Based on the predictions of our pre-trained models, we will stratify each requested study’s population into likely decliners and likely non-decliners in all placebo and treatment arms. We will then perform subgroup analyses separately on the likely decliners and the likely non-decliners. We will assess treatment efficacy separately on each of these subgroups in each requested trial with MMRM and/or ANCOVA as previously described to see if treatment efficacy differed between the subgroups.
Requested Studies:
Effect of Passive Immunization on the Progression of Mild Alzheimer’s Disease: Solanezumab (LY2062430) Versus Placebo
Data Contributor: Lilly
Study ID: NCT01900665
Sponsor ID: 15136
Continued Efficacy and Safety Monitoring of Solanezumab, an Anti-Amyloid β Antibody in Patients With Alzheimer’s Disease
Data Contributor: Lilly
Study ID: NCT01127633
Sponsor ID: 11935
Effect of Passive Immunization on the Progression of Alzheimer’s Disease: LY2062430 Versus Placebo
Data Contributor: Lilly
Study ID: NCT00904683
Sponsor ID: 11934
Effect of LY2062430, an Anti-Amyloid Beta Monoclonal Antibody, on the Progression of Alzheimer’s Disease as Compared With Placebo
Data Contributor: Lilly
Study ID: NCT00905372
Sponsor ID: 6747
Effect of LY450139 a y-Secretase Inhibitor, on the Progression of Alzheimer’s Disease as Compared With Placebo
Data Contributor: Lilly
Study ID: NCT00762411
Sponsor ID: 11271
Effect of γ-Secretase Inhibition on the Progression of Alzheimer’s Disease: LY450139 Versus Placebo
Data Contributor: Lilly
Study ID: NCT00594568
Sponsor ID: 7666
A Phase 2 Multiple Dose, Multicenter, Randomized, Double-Blind, Placebo-Controlled Study to Evaluate the Efficacy and Safety of ABBV-8E12 in Subjects With Early Alzheimer’s Disease
Data Contributor: AbbVie
Study ID: NCT02880956
Sponsor ID: M15-566
A Double Blind, Randomized, Placebo Controlled, Parallel Group Study to Simultaneously Qualify a Biomarker Algorithm for Prognosis of Risk of Developing Mild Cognitive Impairment Due to Alzheimer’s Disease (MCI Due to AD) and to Test the Safety and Efficacy of Pioglitazone (AD-4833 SR 0.8 mg QD) to Delay the Onset of MCI Due to AD in Cognitively Normal Subjects
Data Contributor: Takeda
Study ID: NCT01931566
Sponsor ID: AD-4833/TOMM40_301
Summary of results:
We did not have conclusive results for neither our power analyses to compare a typical trial population to an enriched sample of predicted progressors, nor our planned analyses to assess treatment efficacy on subgroups that were stratified by the model’s predictions.
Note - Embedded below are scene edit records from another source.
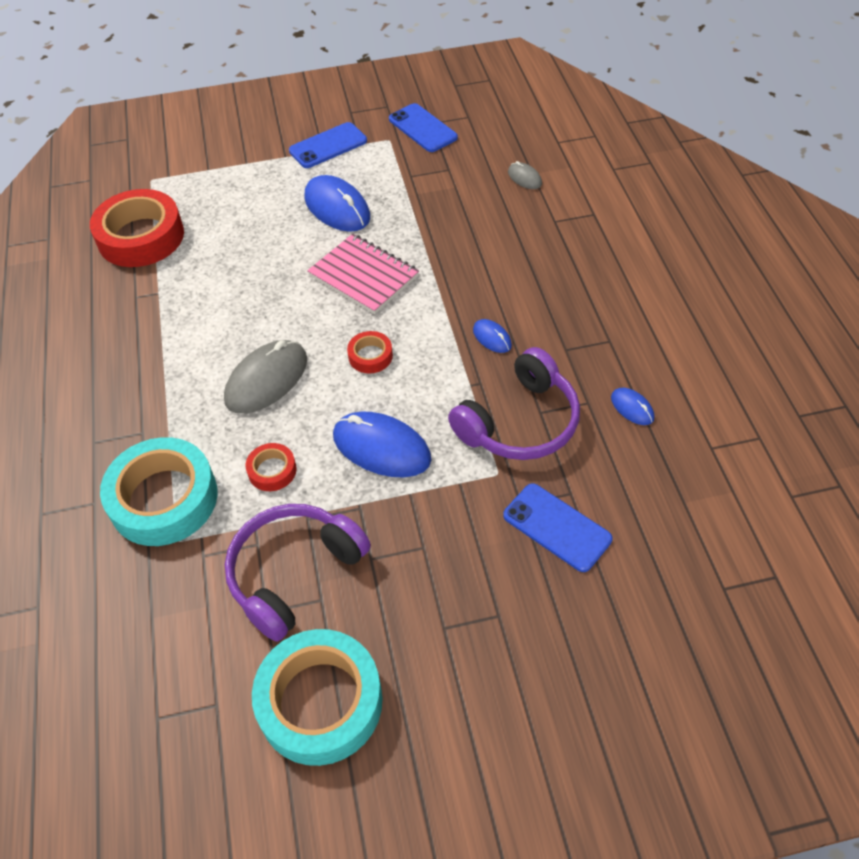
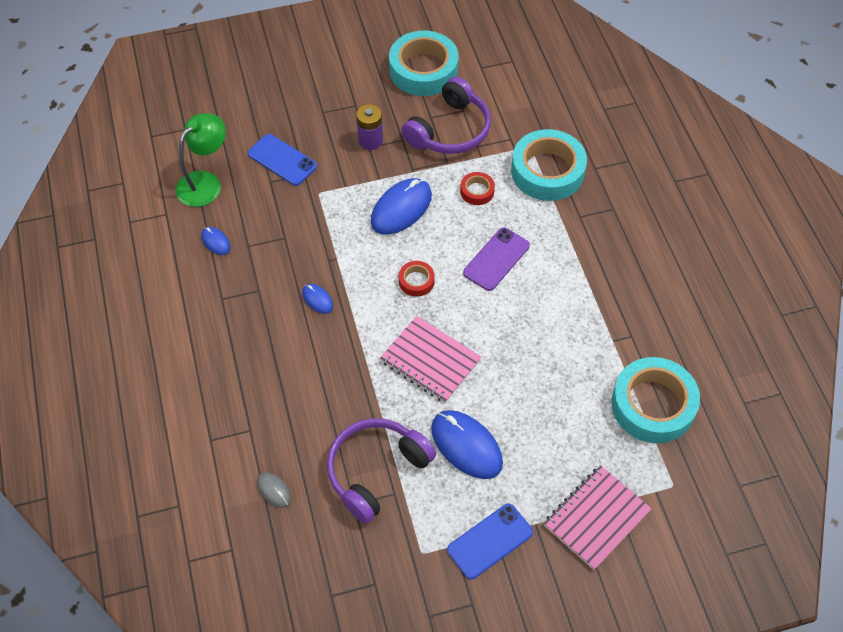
camera: 175 degrees right, 5 degrees up
(141, 237) = (653, 405): red tape -> turquoise tape
(229, 159) = (596, 518): none -> pink notebook
(266, 380) = (496, 259): grey mouse -> purple phone
(381, 448) = (401, 208): blue mouse -> blue mouse turned 75 degrees counterclockwise
(421, 558) = (370, 140): none -> purple battery
(422, 128) = (384, 572): blue phone -> none
(519, 422) = (300, 229): purple headphones -> purple headphones (376, 471)
(666, 493) = (205, 182): none -> green lamp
We had hypothesized that while each of the requested trials had negative results at the group level, it may have been possible that there was a subgroup of individuals in the treatment arm who responded particularly well, and we had hoped to identify these super responders. However, it is possible that the investigated drug in each trial had no impact on cognition and function. As a consequence, this may have confounded our analyses to identify potential super responders with the predictive model, and our results are therefore inconclusive. These inconclusive results might also have been caused by differences in data preparation, and our models were trained and evaluated in Perceiv AI’s infrastructure, while external evaluations were performed on the Vivli platform. We will take some time to further analyze these differences. While the results of our analysis are unlikely to yield publishable results, we greatly appreciate the work of Vivli and trial sponsors for sharing their data.